As shown in Fig. 2, first, the control unit 11 controls the rotation mechanism 5 and rotates the stage 4 by a predetermined number of rotations (step S1). Next, the control unit 11 controls the moving mechanism 9 to lower the heating unit 8 from the standby position to the irradiation position, and controls the heating unit 8 to turn on the lamps 8a of the heating unit 8 to heat the substrate W on the rotating platform 4 ( Step S2).

At this time, the heating unit 8 can set the temperature of the substrate W to 100 degrees or more in a few seconds (for example, 10 seconds). Further, since the heating portion 8 moves from the standby position to the irradiation position and is close to the surface of the substrate W on the stage 4, it is possible to efficiently heat only the substrate W, and it is possible to suppress heat supply to the substrate W. The case of other components than others.

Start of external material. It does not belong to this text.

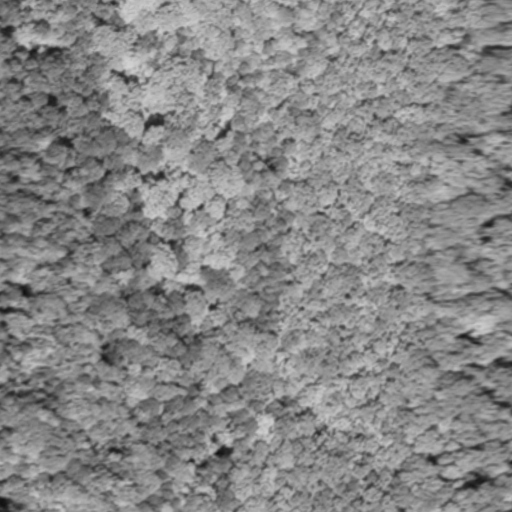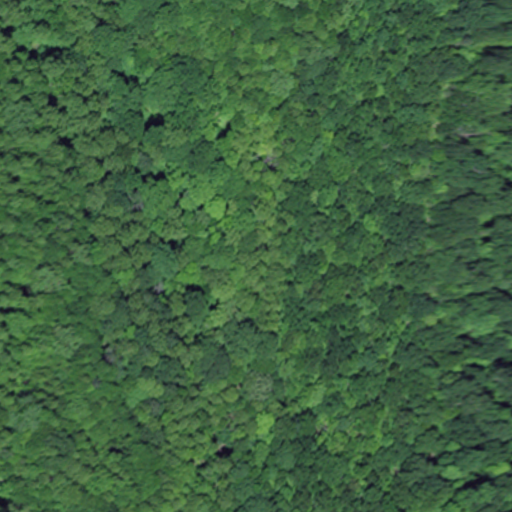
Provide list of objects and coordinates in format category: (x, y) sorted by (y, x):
road: (235, 354)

Further, in order to reach a high temperature in a short time, it is preferable to use the heating portion 8 having a peak intensity at a wavelength of 500 to 1000 nm which is a wavelength at which the substrate W is thermally absorbed. Therefore, the processing liquid on the substrate W (the processing liquid is supplied in step S3 to be described later) is not thermally absorbed, and the heating unit 8 directly heats the substrate W.

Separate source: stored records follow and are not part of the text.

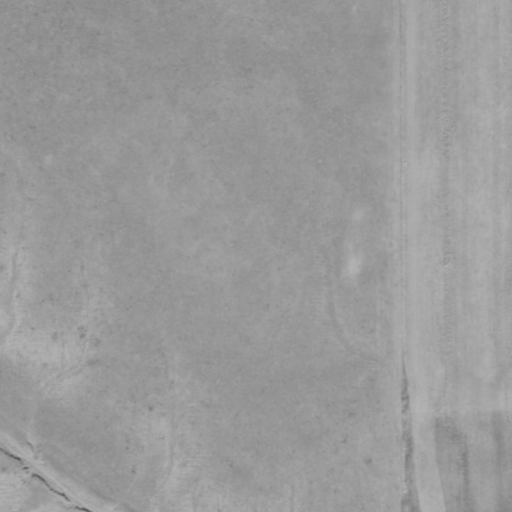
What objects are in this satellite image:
road: (319, 218)
road: (468, 429)
road: (387, 461)
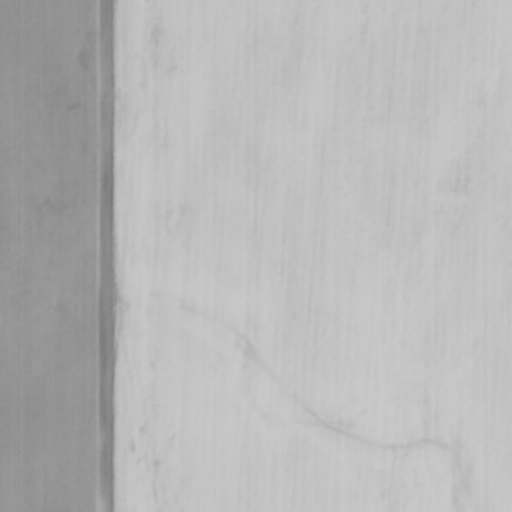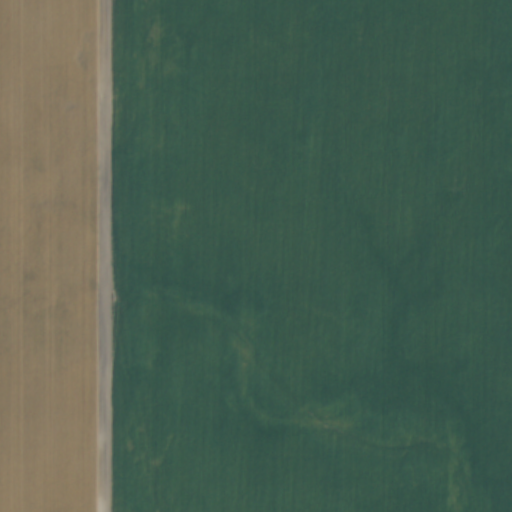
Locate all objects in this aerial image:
road: (121, 256)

After the step S2, when the temperature of the substrate W becomes a predetermined substrate temperature (for example, 100 ° C), the control unit 11 controls the first processing liquid supply unit 6 and starts the substrate W on the rotating table 4 from the first nozzle 6a. The first treatment liquid is supplied to the surface, that is, the supply of the sulfuric acid solution (step S3). The sulfuric acid solution as the first treatment liquid is discharged from the center of the substrate W on the rotating platform 4 from the first nozzle 6a, and spreads over the entire surface of the substrate W by the centrifugal force of the rotation of the substrate W. Accordingly, the surface of the substrate W on the stage 4 is treated by being covered with a sulfuric acid solution. In addition, in order to ensure the treatment, the flow rate of the supplied treatment liquid is set to be in the range of 1000 ml/min or less, and the angle of the discharge treatment liquid is preferably in the range of 10 to 90°.

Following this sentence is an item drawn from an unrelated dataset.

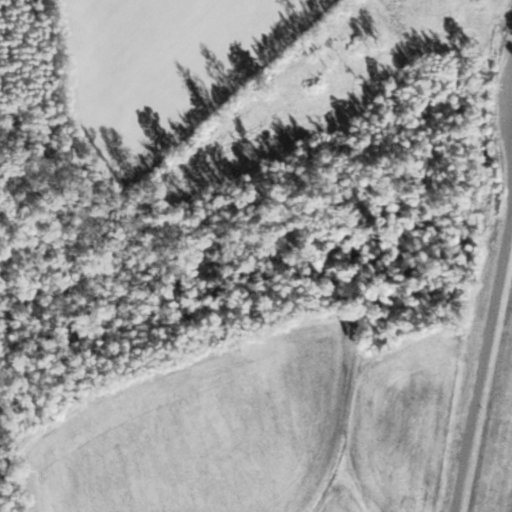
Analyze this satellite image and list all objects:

Here, the predetermined substrate temperature is set so that the first processing liquid (the processing liquid on the surface side in contact with the surface of the substrate W) supplied to the surface of the substrate W has a predetermined temperature or higher on the surface of the substrate. The substrate temperature refers to the temperature of the substrate, and the predetermined substrate temperature refers to the substrate temperature at which the first treatment liquid has a predetermined temperature or higher on the substrate surface. In addition, the predetermined temperature means the temperature of the first processing liquid on the surface of the substrate, and the first processing liquid is a temperature at which the photoresist can be favorably peeled off from the surface of the substrate W, that is, a temperature at which the processing efficiency of the substrate is improved. For example, if the predetermined temperature is 80 ° C, the above is predetermined The substrate temperature was set to 100 °C. Such a predetermined temperature differs depending on the kind of the treatment liquid, but at least the temperature required to improve the substrate treatment efficiency (for example, the treatment performance of the treatment liquid). Further, although the processing conditions such as the predetermined substrate temperature or the number of rotations of the stage 4 are set in advance, the operator can arbitrarily change it by the operator.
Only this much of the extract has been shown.